Если такое согласие главного участника имеется, думаю, что союзники сумеют предварительно договориться между собой. Здесь из-за слишком противоречивых заявлений различных представителей наших правительств такого согласия не ощущается.

Большевики, по-прежнему готовые при известных условиях на межсоюзническую интервенцию, отказываются что-либо обсуждать до тех пор, пока французы, англичане, американцы и японцы не представят им все вместе окончательный ее план.

«К чему, — говорят неприятно пораженные союзнической разноголосицей Чичерин и Троцкий, — вновь обсуждать что-то с той или другой страной союзников? Мы поставили общие условия для всех. Договоритесь между собой по этим условиям о сроке интервенции, затем мы все обсудим и придем к соглашению. До того — все разговоры бесполезны и компрометируют нас».

Очевидно, что Антанта может быть уверена в получении согласия большевиков на следующий день после того, как она достигнет согласия между собой.

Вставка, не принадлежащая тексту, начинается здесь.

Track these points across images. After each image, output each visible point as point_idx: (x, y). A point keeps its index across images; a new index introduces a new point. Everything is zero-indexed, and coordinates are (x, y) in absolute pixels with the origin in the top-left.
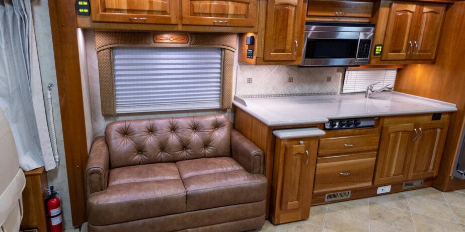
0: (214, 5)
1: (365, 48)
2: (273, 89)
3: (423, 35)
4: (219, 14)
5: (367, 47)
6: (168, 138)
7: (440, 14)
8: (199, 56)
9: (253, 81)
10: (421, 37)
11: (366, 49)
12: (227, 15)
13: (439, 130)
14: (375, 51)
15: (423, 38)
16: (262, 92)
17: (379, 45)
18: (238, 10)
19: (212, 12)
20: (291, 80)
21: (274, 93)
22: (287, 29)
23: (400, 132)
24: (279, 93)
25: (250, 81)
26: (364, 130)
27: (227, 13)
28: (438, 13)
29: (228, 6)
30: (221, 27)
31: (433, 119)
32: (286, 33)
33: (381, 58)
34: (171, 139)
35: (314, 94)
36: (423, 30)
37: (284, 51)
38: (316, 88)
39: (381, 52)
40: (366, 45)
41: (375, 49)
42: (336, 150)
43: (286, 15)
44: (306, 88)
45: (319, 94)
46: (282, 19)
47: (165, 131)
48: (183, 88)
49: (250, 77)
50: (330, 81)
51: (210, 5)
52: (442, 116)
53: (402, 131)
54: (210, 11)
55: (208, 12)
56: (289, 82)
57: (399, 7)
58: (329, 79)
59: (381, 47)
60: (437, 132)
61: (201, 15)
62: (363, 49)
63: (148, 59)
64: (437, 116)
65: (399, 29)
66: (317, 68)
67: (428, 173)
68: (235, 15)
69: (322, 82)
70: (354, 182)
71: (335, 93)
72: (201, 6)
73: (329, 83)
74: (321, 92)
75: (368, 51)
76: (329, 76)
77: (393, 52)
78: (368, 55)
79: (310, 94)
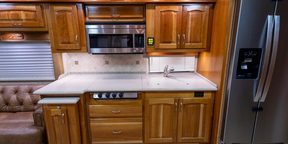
0: (10, 14)
1: (140, 40)
2: (95, 69)
3: (191, 29)
4: (15, 19)
5: (142, 39)
6: (10, 97)
7: (205, 12)
8: (38, 47)
9: (79, 63)
10: (189, 31)
11: (142, 41)
12: (22, 20)
13: (202, 106)
14: (148, 42)
15: (191, 32)
16: (87, 70)
17: (151, 38)
18: (28, 16)
19: (10, 18)
20: (107, 63)
21: (96, 71)
22: (68, 28)
23: (162, 105)
24: (99, 71)
25: (76, 63)
26: (128, 101)
27: (21, 18)
28: (204, 11)
29: (21, 14)
30: (21, 28)
31: (195, 96)
32: (68, 31)
33: (155, 47)
34: (12, 98)
35: (127, 73)
36: (190, 25)
37: (69, 43)
38: (128, 69)
39: (154, 43)
40: (140, 38)
41: (148, 41)
42: (104, 114)
43: (65, 18)
44: (120, 68)
45: (132, 73)
46: (62, 21)
47: (9, 93)
48: (34, 66)
49: (77, 60)
50: (139, 64)
51: (8, 14)
52: (205, 94)
53: (163, 104)
54: (8, 18)
55: (7, 18)
56: (106, 64)
57: (161, 8)
58: (138, 63)
59: (152, 39)
60: (200, 107)
61: (4, 21)
62: (139, 41)
63: (4, 49)
64: (199, 93)
65: (165, 25)
66: (126, 55)
67: (198, 139)
68: (27, 20)
69: (132, 64)
70: (126, 139)
71: (144, 73)
72: (2, 15)
73: (138, 66)
74: (133, 71)
75: (144, 42)
76: (137, 60)
77: (164, 42)
78: (144, 45)
79: (124, 73)
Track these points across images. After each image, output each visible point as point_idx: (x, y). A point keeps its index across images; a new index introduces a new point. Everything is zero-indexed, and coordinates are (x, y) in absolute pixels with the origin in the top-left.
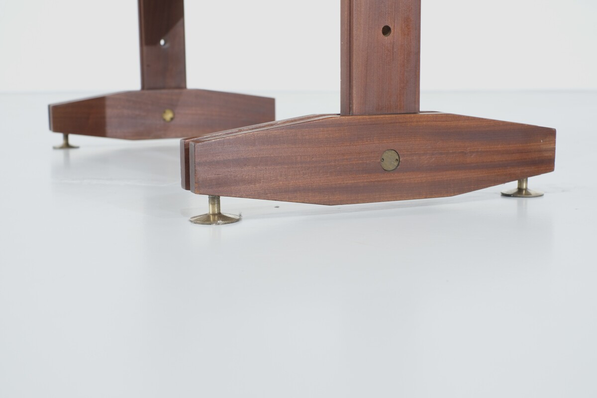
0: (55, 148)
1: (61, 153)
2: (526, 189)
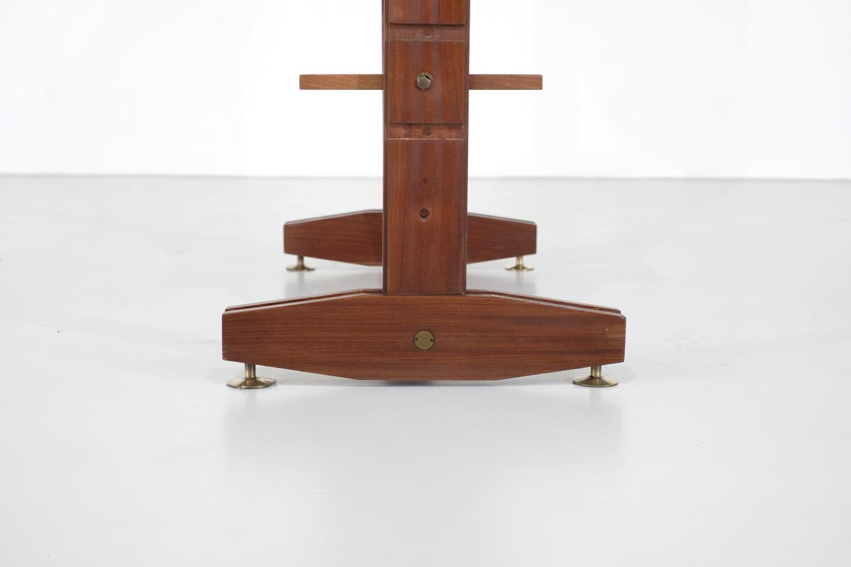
0: (289, 270)
1: (295, 275)
2: (600, 378)
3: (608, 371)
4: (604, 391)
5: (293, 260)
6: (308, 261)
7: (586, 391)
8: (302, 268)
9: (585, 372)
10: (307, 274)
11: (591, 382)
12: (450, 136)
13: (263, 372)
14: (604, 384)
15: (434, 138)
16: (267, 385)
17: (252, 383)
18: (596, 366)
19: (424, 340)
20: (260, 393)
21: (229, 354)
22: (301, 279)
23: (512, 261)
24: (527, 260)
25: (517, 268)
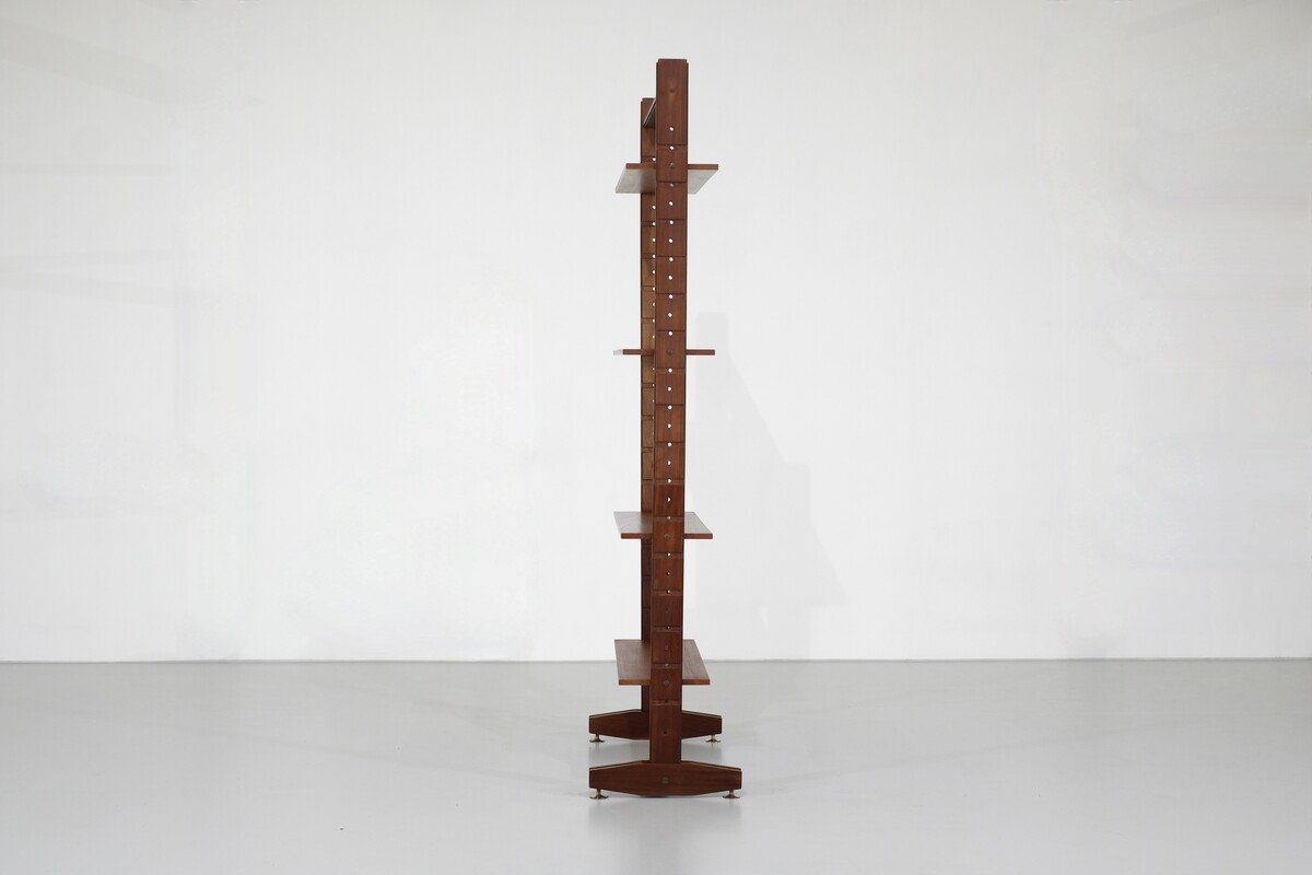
0: (591, 741)
2: (733, 795)
3: (736, 792)
4: (735, 800)
5: (593, 736)
6: (601, 737)
7: (728, 800)
8: (598, 741)
9: (727, 793)
10: (600, 744)
11: (729, 797)
12: (676, 704)
13: (603, 792)
14: (734, 797)
15: (669, 704)
16: (605, 798)
17: (600, 797)
18: (731, 791)
19: (665, 780)
20: (603, 801)
21: (591, 786)
22: (597, 746)
23: (709, 737)
24: (717, 737)
25: (711, 741)
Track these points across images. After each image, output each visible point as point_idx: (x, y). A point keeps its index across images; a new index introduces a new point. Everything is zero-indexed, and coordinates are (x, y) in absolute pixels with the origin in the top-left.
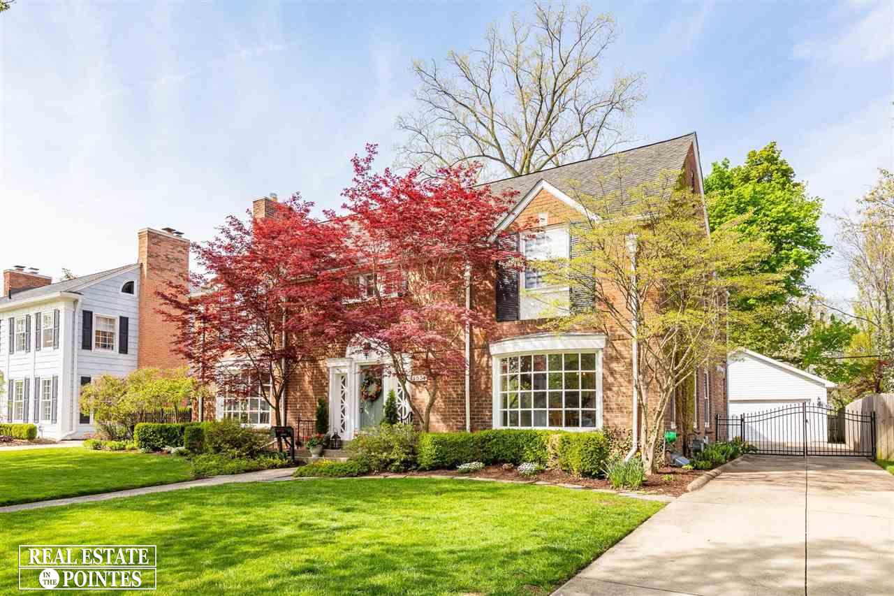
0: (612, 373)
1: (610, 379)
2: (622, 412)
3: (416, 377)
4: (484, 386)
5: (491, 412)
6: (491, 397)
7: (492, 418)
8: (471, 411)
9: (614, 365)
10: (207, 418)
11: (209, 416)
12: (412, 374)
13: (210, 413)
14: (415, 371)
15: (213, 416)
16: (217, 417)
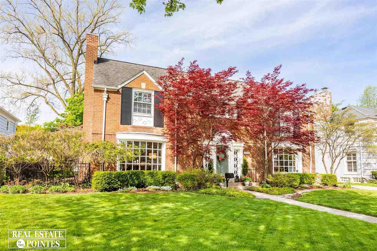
4: (270, 158)
7: (273, 169)
10: (108, 168)
11: (109, 166)
12: (243, 151)
13: (111, 165)
14: (245, 150)
15: (114, 167)
16: (117, 167)
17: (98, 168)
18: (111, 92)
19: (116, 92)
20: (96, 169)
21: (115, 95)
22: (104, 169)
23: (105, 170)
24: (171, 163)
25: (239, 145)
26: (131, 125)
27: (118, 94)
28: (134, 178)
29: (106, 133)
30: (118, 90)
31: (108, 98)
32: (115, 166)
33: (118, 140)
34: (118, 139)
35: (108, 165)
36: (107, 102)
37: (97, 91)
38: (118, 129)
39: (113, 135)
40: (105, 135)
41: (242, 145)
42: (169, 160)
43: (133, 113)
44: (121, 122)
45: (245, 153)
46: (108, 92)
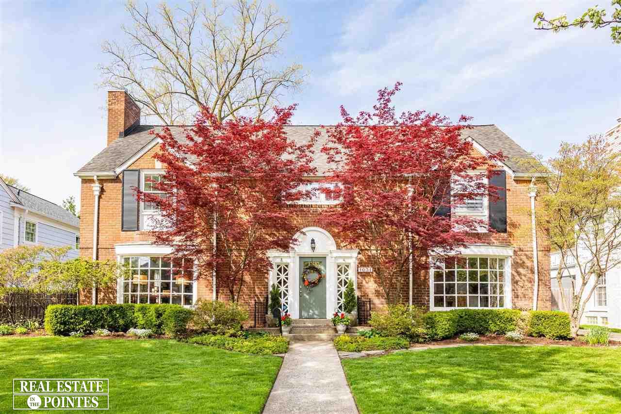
0: (519, 274)
1: (517, 278)
2: (525, 297)
3: (362, 268)
4: (423, 278)
5: (429, 296)
6: (429, 286)
7: (429, 301)
8: (413, 296)
9: (521, 270)
10: (104, 300)
11: (106, 298)
12: (358, 266)
13: (107, 295)
14: (361, 264)
15: (112, 298)
16: (118, 299)
17: (88, 300)
18: (107, 181)
19: (113, 179)
20: (86, 303)
21: (113, 184)
22: (99, 302)
23: (99, 304)
24: (208, 292)
25: (348, 255)
26: (138, 230)
27: (117, 182)
28: (118, 315)
29: (99, 247)
30: (118, 177)
31: (102, 190)
32: (114, 297)
33: (119, 257)
34: (118, 255)
35: (103, 296)
36: (100, 197)
37: (86, 182)
38: (117, 239)
39: (110, 249)
40: (97, 249)
41: (354, 254)
42: (204, 286)
43: (143, 212)
44: (122, 228)
45: (361, 269)
46: (102, 181)
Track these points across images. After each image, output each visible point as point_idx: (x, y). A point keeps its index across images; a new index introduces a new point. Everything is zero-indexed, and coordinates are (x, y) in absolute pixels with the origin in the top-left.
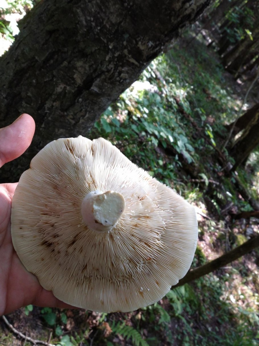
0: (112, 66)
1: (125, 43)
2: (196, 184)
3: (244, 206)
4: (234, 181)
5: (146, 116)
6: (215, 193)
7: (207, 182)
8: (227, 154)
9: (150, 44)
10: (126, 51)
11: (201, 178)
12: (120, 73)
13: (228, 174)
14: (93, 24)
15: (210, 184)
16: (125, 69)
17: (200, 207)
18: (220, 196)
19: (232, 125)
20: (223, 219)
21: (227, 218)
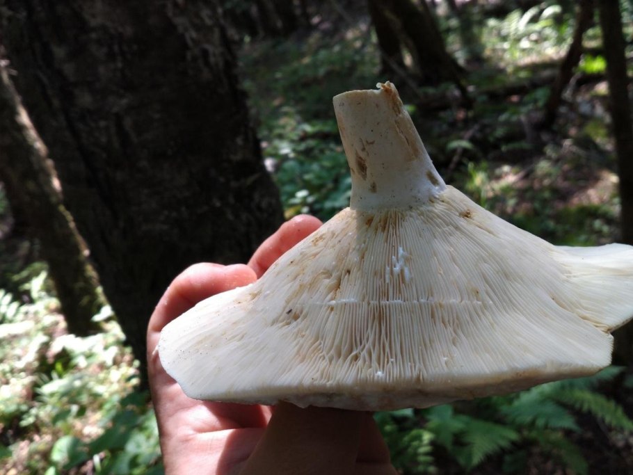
0: (244, 216)
1: (222, 180)
2: (460, 164)
3: (535, 101)
4: (484, 98)
5: (310, 200)
6: (491, 139)
7: (465, 144)
8: (431, 91)
9: (239, 141)
10: (234, 184)
11: (454, 151)
12: (259, 208)
13: (467, 103)
14: (174, 214)
15: (472, 140)
16: (256, 196)
17: (503, 175)
18: (500, 132)
19: (384, 62)
20: (544, 144)
21: (545, 137)
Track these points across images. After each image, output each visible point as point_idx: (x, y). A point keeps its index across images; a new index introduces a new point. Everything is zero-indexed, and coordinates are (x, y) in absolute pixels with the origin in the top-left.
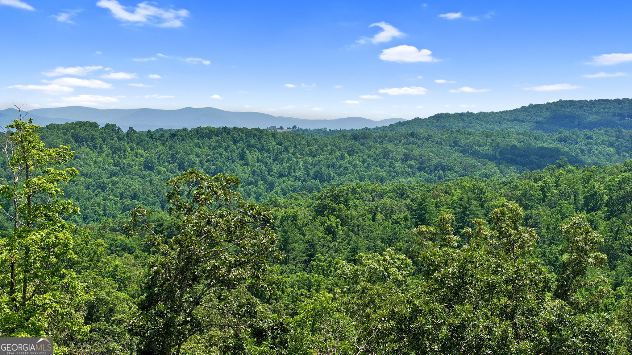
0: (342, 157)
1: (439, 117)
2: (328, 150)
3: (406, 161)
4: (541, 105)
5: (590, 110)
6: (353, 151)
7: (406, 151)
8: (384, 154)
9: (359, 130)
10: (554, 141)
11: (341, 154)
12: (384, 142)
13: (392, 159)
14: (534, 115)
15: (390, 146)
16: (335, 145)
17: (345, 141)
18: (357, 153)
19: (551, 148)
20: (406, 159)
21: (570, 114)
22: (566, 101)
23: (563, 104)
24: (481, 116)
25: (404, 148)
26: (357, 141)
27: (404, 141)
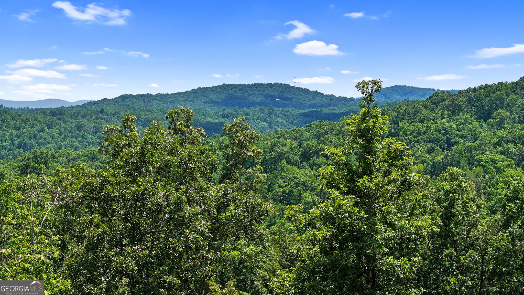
0: (42, 130)
1: (123, 98)
2: (30, 124)
3: (96, 133)
4: (208, 88)
5: (248, 92)
6: (52, 125)
7: (96, 125)
8: (78, 127)
9: (57, 108)
10: (219, 117)
11: (42, 128)
12: (77, 118)
13: (84, 131)
14: (202, 96)
15: (83, 121)
16: (36, 120)
17: (44, 117)
18: (55, 126)
19: (216, 123)
20: (96, 131)
21: (232, 96)
22: (229, 85)
23: (226, 87)
24: (158, 97)
25: (94, 122)
26: (55, 117)
27: (94, 116)
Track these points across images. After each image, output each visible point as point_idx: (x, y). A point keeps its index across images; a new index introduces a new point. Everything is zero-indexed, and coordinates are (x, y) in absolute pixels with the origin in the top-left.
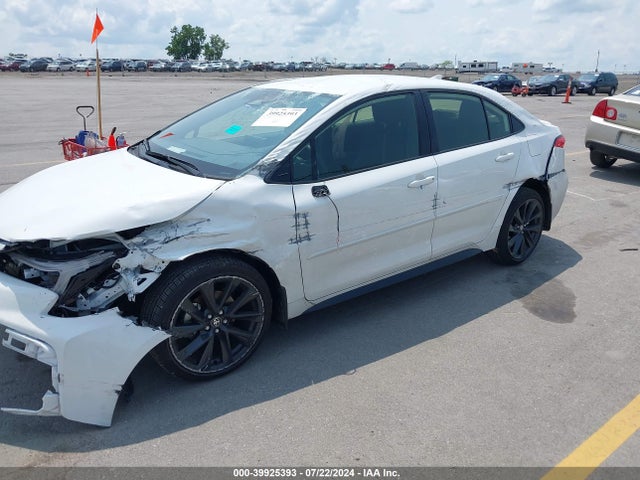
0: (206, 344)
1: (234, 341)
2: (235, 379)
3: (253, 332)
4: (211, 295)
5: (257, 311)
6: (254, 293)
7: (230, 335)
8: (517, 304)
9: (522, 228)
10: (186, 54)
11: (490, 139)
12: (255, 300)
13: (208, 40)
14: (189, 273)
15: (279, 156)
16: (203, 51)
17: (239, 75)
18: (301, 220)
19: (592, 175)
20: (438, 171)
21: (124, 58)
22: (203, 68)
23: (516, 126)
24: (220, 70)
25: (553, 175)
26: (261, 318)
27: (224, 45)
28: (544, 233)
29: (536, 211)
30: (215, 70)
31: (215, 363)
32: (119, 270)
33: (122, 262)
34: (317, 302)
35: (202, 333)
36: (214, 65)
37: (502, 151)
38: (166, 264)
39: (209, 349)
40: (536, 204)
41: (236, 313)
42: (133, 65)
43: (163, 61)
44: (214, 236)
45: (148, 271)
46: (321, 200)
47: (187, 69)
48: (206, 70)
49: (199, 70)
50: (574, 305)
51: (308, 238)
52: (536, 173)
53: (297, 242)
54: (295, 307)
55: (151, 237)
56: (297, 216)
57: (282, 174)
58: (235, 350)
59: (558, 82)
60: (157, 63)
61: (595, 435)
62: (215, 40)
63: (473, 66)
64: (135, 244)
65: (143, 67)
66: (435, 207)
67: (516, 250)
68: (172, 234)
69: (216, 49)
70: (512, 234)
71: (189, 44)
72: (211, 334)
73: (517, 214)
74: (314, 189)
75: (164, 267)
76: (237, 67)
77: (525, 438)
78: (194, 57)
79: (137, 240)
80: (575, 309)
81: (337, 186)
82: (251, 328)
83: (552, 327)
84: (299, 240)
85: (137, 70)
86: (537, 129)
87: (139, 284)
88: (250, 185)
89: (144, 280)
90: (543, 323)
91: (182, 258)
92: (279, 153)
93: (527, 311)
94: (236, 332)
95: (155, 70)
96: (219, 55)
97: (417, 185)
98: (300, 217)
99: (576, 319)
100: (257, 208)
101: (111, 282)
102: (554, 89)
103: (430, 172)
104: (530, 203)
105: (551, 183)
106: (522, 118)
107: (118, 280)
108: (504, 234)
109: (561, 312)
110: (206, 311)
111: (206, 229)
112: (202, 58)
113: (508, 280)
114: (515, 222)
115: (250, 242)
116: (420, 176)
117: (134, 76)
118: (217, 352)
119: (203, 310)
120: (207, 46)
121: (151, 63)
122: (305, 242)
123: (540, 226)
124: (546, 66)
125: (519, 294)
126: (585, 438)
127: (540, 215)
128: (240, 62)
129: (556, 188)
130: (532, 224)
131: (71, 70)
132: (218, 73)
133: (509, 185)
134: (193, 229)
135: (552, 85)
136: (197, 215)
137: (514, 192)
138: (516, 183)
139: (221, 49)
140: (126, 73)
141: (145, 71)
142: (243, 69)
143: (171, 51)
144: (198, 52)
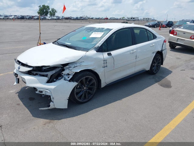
0: (83, 94)
1: (89, 93)
2: (89, 103)
3: (93, 91)
4: (84, 81)
5: (94, 86)
6: (94, 81)
7: (88, 91)
8: (157, 84)
9: (156, 64)
10: (43, 14)
11: (149, 40)
12: (94, 83)
13: (50, 10)
14: (80, 75)
15: (99, 45)
16: (49, 13)
17: (61, 21)
18: (105, 62)
19: (170, 50)
20: (137, 49)
22: (50, 18)
23: (155, 37)
24: (55, 19)
25: (164, 50)
26: (95, 87)
28: (161, 66)
29: (160, 60)
30: (54, 19)
31: (85, 99)
32: (63, 75)
33: (63, 72)
34: (108, 84)
35: (82, 91)
36: (53, 18)
37: (152, 44)
38: (74, 73)
39: (83, 95)
40: (160, 58)
41: (90, 86)
42: (27, 17)
43: (37, 16)
44: (85, 66)
45: (70, 75)
46: (110, 56)
47: (45, 19)
48: (51, 19)
49: (49, 19)
50: (171, 84)
51: (107, 66)
52: (160, 50)
53: (104, 68)
54: (103, 85)
55: (71, 66)
56: (104, 61)
57: (100, 50)
58: (89, 96)
59: (157, 24)
60: (35, 17)
61: (181, 113)
62: (53, 10)
63: (132, 18)
64: (67, 68)
65: (31, 18)
66: (136, 58)
67: (154, 70)
68: (76, 65)
69: (53, 13)
70: (154, 66)
71: (45, 11)
72: (84, 91)
73: (155, 61)
74: (108, 54)
75: (74, 74)
76: (60, 18)
77: (164, 114)
78: (46, 15)
79: (67, 67)
80: (171, 85)
81: (114, 53)
82: (93, 90)
83: (166, 89)
84: (104, 67)
85: (29, 19)
86: (159, 38)
87: (68, 78)
88: (93, 52)
89: (69, 77)
90: (164, 88)
91: (78, 71)
92: (99, 44)
93: (159, 86)
94: (89, 91)
95: (35, 19)
96: (54, 14)
97: (132, 53)
98: (105, 61)
99: (172, 87)
100: (95, 59)
101: (60, 78)
102: (156, 26)
103: (135, 49)
104: (158, 58)
105: (163, 52)
106: (156, 35)
107: (62, 77)
108: (152, 66)
109: (168, 86)
110: (83, 85)
111: (83, 64)
112: (49, 15)
113: (153, 78)
114: (155, 63)
115: (93, 67)
116: (133, 50)
117: (28, 21)
118: (85, 96)
119: (82, 85)
121: (33, 17)
122: (106, 67)
123: (160, 64)
124: (152, 19)
125: (156, 82)
126: (179, 114)
127: (160, 61)
128: (61, 17)
129: (164, 54)
130: (158, 63)
131: (8, 19)
132: (54, 20)
133: (153, 53)
134: (80, 64)
135: (155, 25)
136: (81, 60)
137: (155, 54)
138: (155, 52)
139: (55, 12)
140: (26, 20)
141: (31, 19)
142: (62, 19)
143: (39, 13)
144: (48, 13)
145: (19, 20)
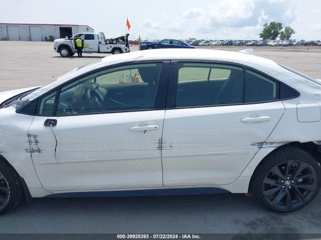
10: (270, 37)
11: (244, 101)
13: (283, 30)
16: (279, 35)
18: (33, 139)
21: (234, 40)
22: (274, 44)
27: (292, 32)
36: (281, 43)
37: (255, 114)
42: (238, 43)
43: (254, 41)
47: (265, 45)
48: (275, 46)
49: (271, 46)
51: (39, 151)
53: (31, 152)
56: (29, 136)
57: (30, 109)
60: (250, 41)
62: (288, 30)
66: (160, 148)
69: (287, 34)
71: (272, 32)
76: (294, 43)
78: (274, 38)
85: (239, 45)
95: (248, 45)
96: (289, 37)
98: (32, 137)
112: (278, 39)
120: (282, 33)
121: (247, 42)
122: (37, 153)
131: (209, 45)
133: (262, 143)
138: (272, 143)
139: (290, 34)
140: (234, 46)
141: (243, 45)
142: (298, 44)
143: (262, 36)
144: (277, 36)
145: (224, 47)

В этот момент возникнет необходимость в том, чтобы Антанта в своем обращении к русскому народу сказала бы, что союз с большевиками означает отнюдь не одобрение их политики и не прощение ошибок, допущенных ими за пять месяцев; союз — ее помощь России вообще и лишь по необходимости — через партию, которая находится у власти и к тому же за последние недели постоянно заявляет о своей решимости установить порядок внутри страны и спасти Родину, которая находится в опасности. Стоит добавить, что, согласно этой программе обороны отечества и общей реорганизации, большевики обязаны прекратить гражданскую войну и обеспечить сотрудничество с другими демократическими партиями — равно как и те обязаны предложить свое сотрудничество.